B) AI actually does create a cross-industry, revolutionary application (<3 years is my timeline) or if it doesn’t (more likely imo), the entire tech sector’s air lets out. The sector inflows have been so congregated into existing tech and purely speculative AGI plays that, without some sort of benefit across industries, this seems like incinerated capital and compute (which will spook the “sector rotation” class.) I did note that MSFT seemed very skittish when it came to OpenAI based off their investment structure (ML 79, 1/11/23):
While Microsoft’s investment is clearly an equity investment bullish on the overall ability of OpenAI to facilitate the production of a minimum viable product, it’s interesting to me that the proposed terms highlight a right to 75% of OpenAI’s profits — it’s kind of like having the ability to exercise an option to cash out rather than essentially being required to plunge any revenue into reinvestment to potentially gain a positive ROI as you’d normally expect from a venture equity position. To me, this “fail-safe” implies a certain level of skittishness that OpenAI will ever produce anything of real go-to-market value.
Further evidenced by Nadella’s comments that they really do own all of OpenAI’s shit if they want it:
I vastly overestimated Google’s edge, which we all saw self-immolate with the Gemini fiasco but, knowing their corporate history, I knew they wouldn’t be likely to deliver a paradigm-shifting product. The core issue is who else do we bet on? NVDA has been funding startups to buy its own GPUs and doing like 20 different things that got Jeff Skilling 20 years. Everyone already owns their shares.

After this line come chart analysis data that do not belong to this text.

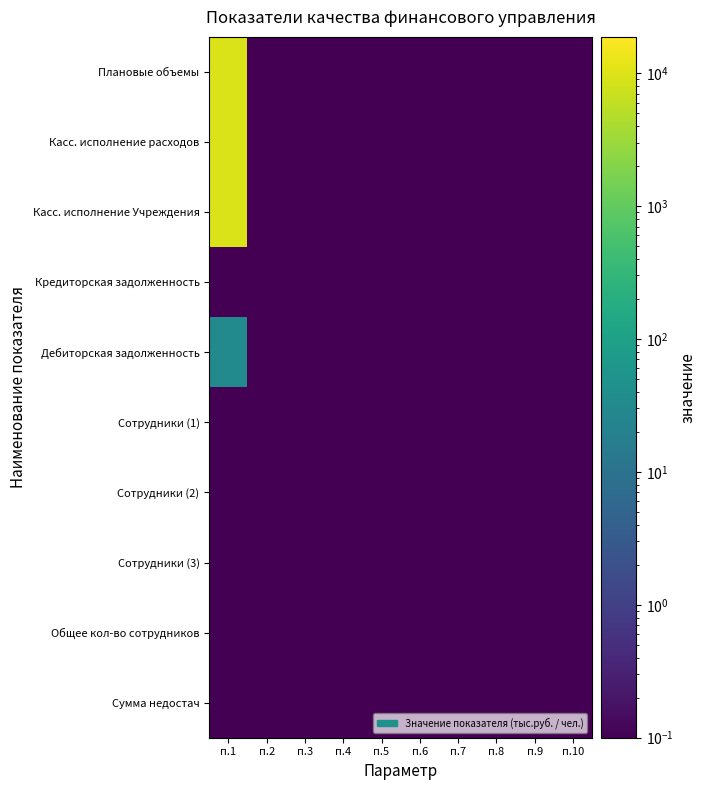

Which series has the widest spread of values?

Плановые объемы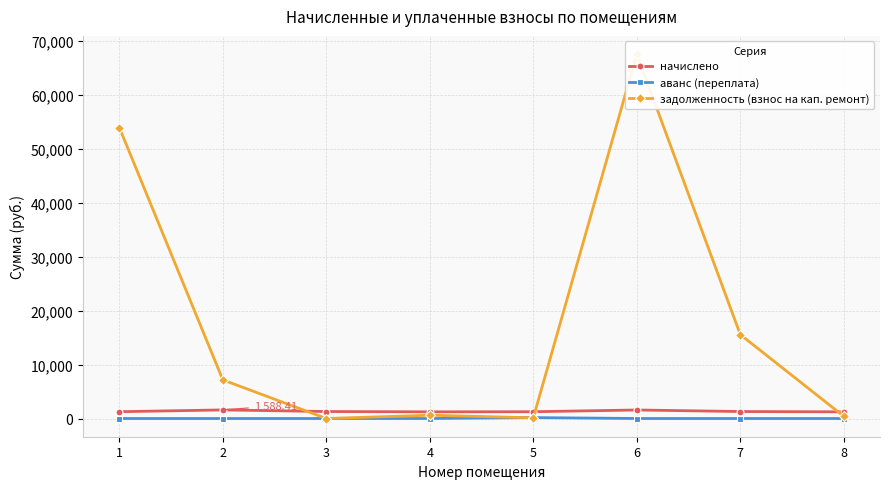

What is the total value across all series at 1?

55141.2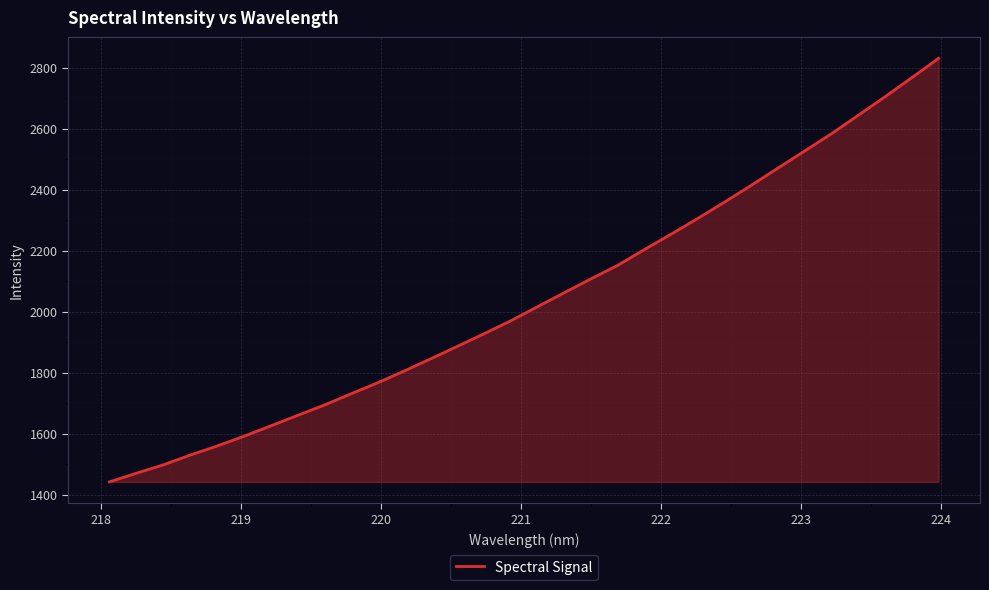

What is the minimum value shown in the chart?

1441.9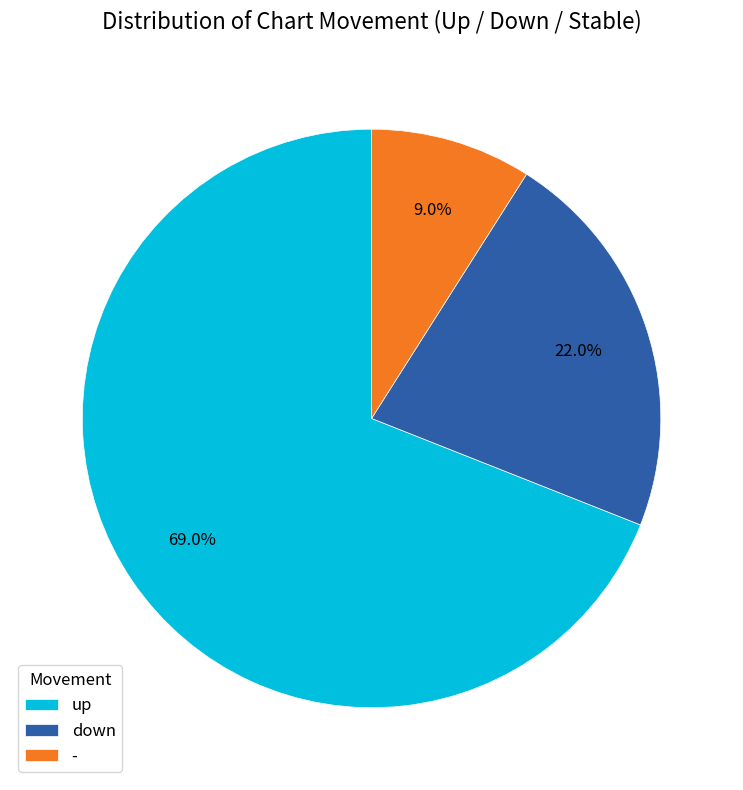

Rank the categories by value from lowest to highest.

-, down, up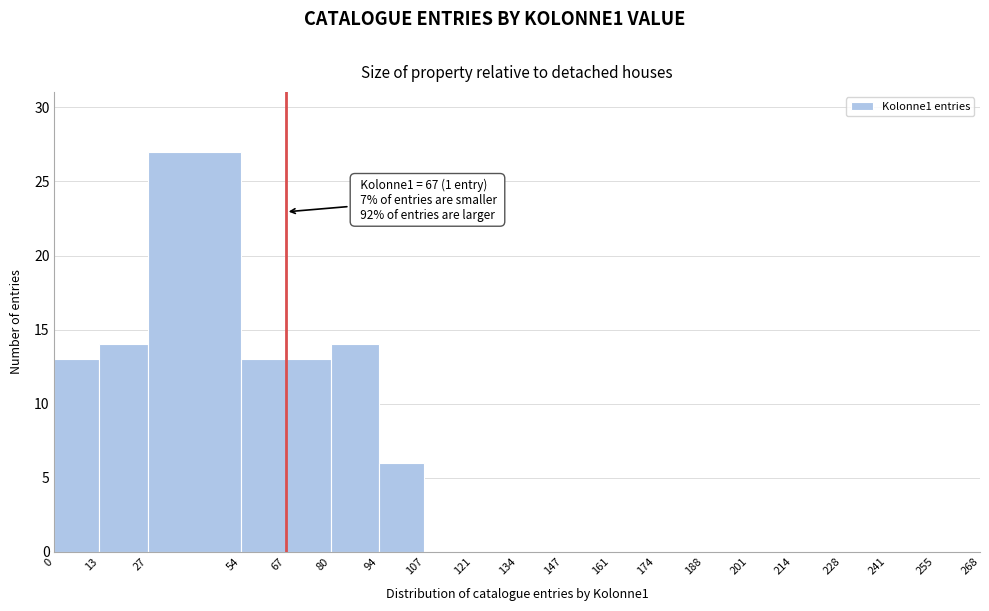

Which range on the x-axis has the tallest bar?

27 to 54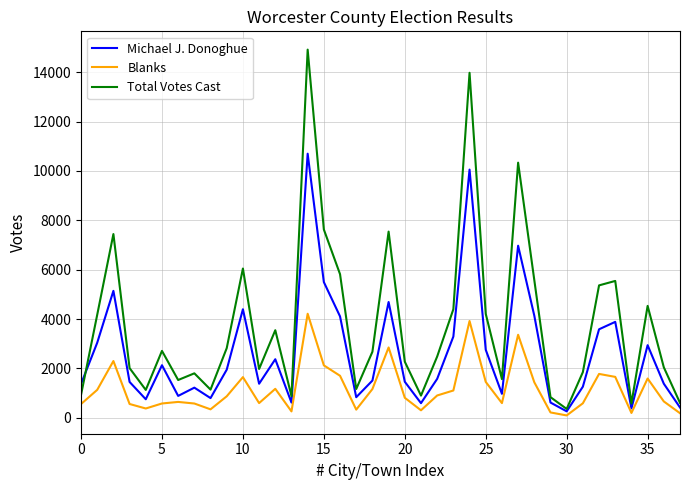

Which series has the largest range (max minus min)?

Total Votes Cast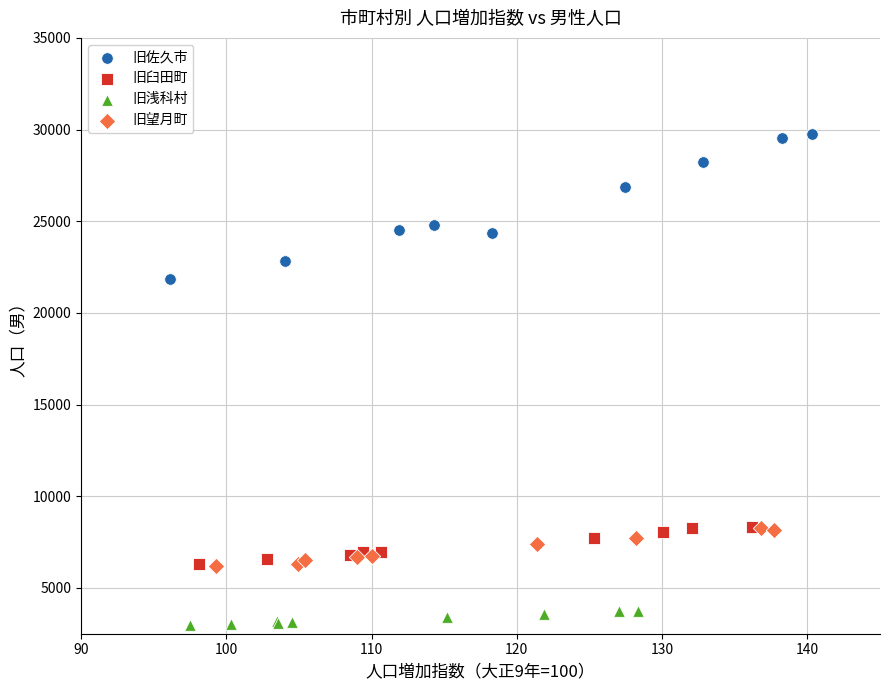

Which series contains the lowest Y value?

旧浅科村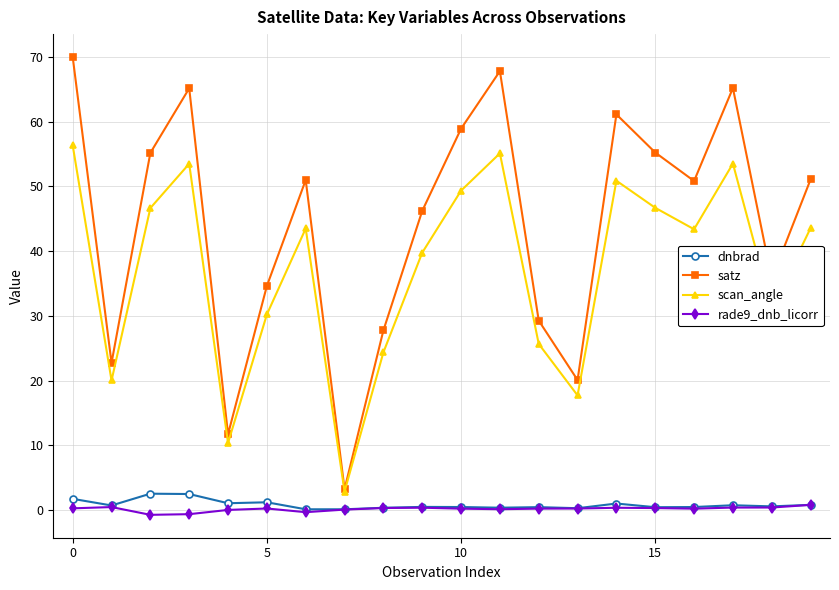

What is the minimum value shown in the chart?

-0.7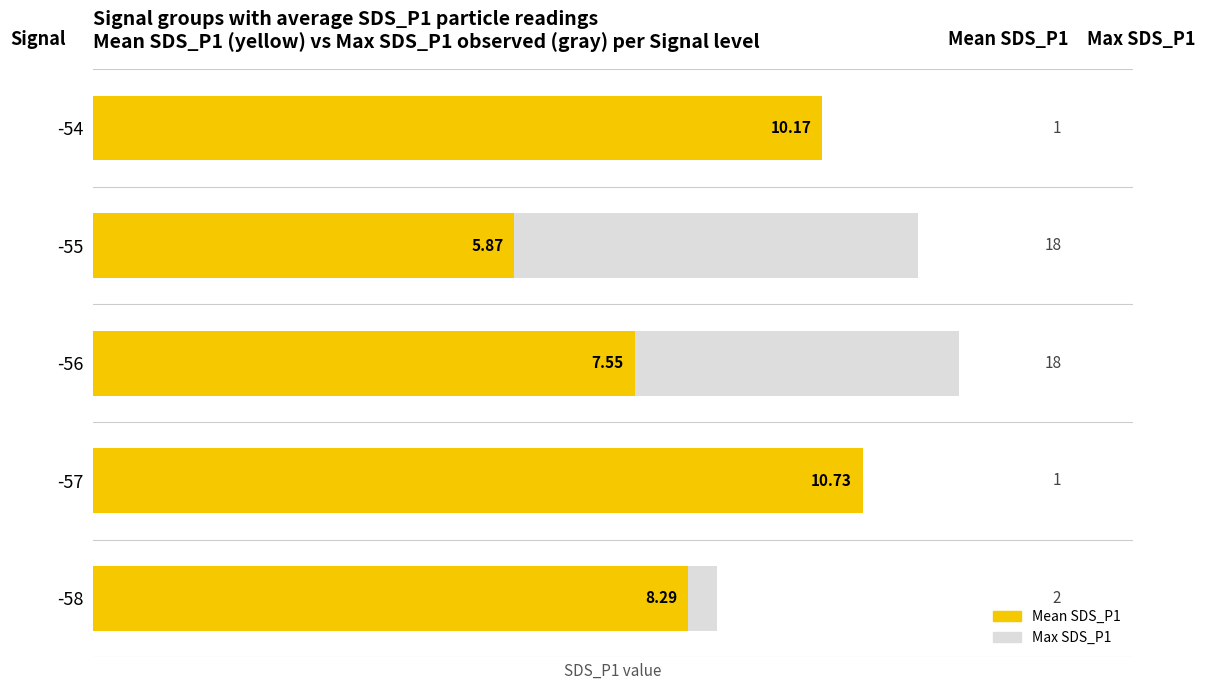

Reading left to right, transcribe all the data shown in this chart.

Max SDS_P1: 10.2	11.5	12.1	10.7	8.7
Mean SDS_P1: 10.2	5.9	7.5	10.7	8.3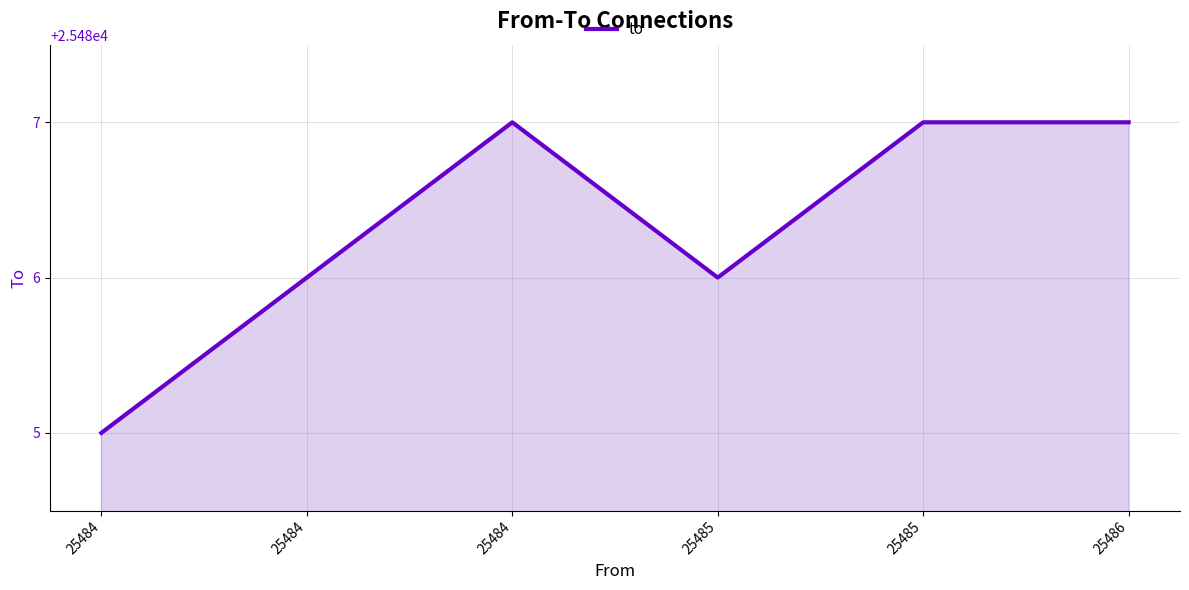

Rank the categories by value from highest to lowest.

25484, 25485, 25486, 25484, 25485, 25484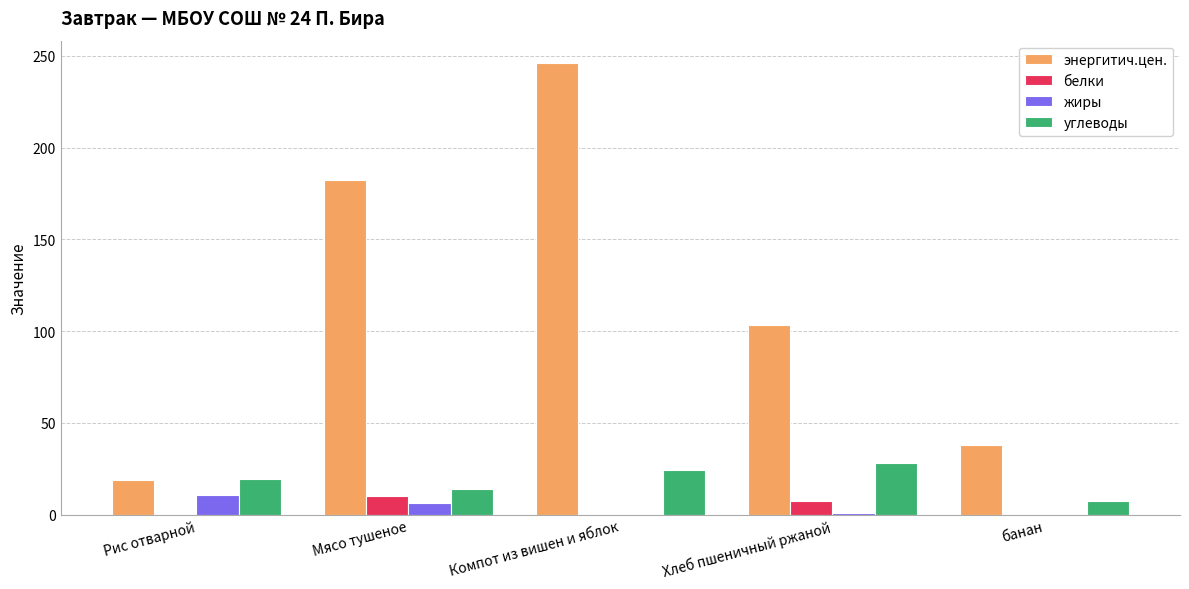

What is the sum of all жиры values?

18.6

Everyone already owns MSFT because it’s the only way for people to get in on OpenAI’s cap table exposure. Everything is so levered and so crowded around one of these existing players figuring it out — how much of the market can handle active, chaotic demand for bid-side liquidity in a mass-recalculation that current companies won’t win on AI rather than the passive lurching of ETFs? Prices don’t drop due to “mass selling”, but rather lack of bid. In markets that are actually volatile on individual tickers, bid-side liquidity is in much greater demand — a total inverse of the current market state, which is why in this “liquidity suck” market regime, it’s so precipitous even though nothing really happens day to day other than random shitcoins pumping. Time in the market beats timing the market, but not when timing the market so obviously revolves around a couple breakpoints.
The long and short of it (heh) seems to be that you don’t have to tune in, but you certainly can’t tune out. We are, in fact, all trapped in the same regime. Decide what you want to do — full-time screen time or touch grass, both approaches work here — but be prepared for the entire regime to shift literally overnight.